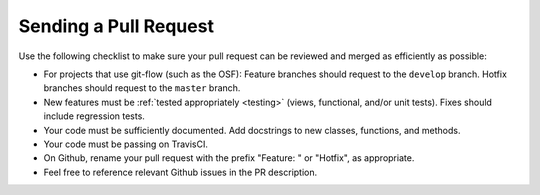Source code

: .. _pull_requests:

Sending a Pull Request
======================

Use the following checklist to make sure your pull request can be reviewed and merged as efficiently as possible:

- For projects that use git-flow (such as the OSF): Feature branches should request to the ``develop`` branch. Hotfix branches should request to the ``master`` branch.
- New features must be :ref:`tested appropriately <testing>` (views, functional, and/or unit tests). Fixes should include regression tests.
- Your code must be sufficiently documented. Add docstrings to new classes, functions, and methods.
- Your code must be passing on TravisCI.
- On Github, rename your pull request with the prefix "Feature: " or "Hotfix", as appropriate.
- Feel free to reference relevant Github issues in the PR description.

________________

## INSTRUCTIONS FOR THE TASK
The answer should be an exact copy of the lines from the one containing "Sending a Pull Request" through the last line of the entries, both included.

## FINISHED EXERCISE
Sending a Pull Request
======================

Use the following checklist to make sure your pull request can be reviewed and merged as efficiently as possible:

- For projects that use git-flow (such as the OSF): Feature branches should request to the ``develop`` branch. Hotfix branches should request to the ``master`` branch.
- New features must be :ref:`tested appropriately <testing>` (views, functional, and/or unit tests). Fixes should include regression tests.
- Your code must be sufficiently documented. Add docstrings to new classes, functions, and methods.
- Your code must be passing on TravisCI.
- On Github, rename your pull request with the prefix "Feature: " or "Hotfix", as appropriate.
- Feel free to reference relevant Github issues in the PR description.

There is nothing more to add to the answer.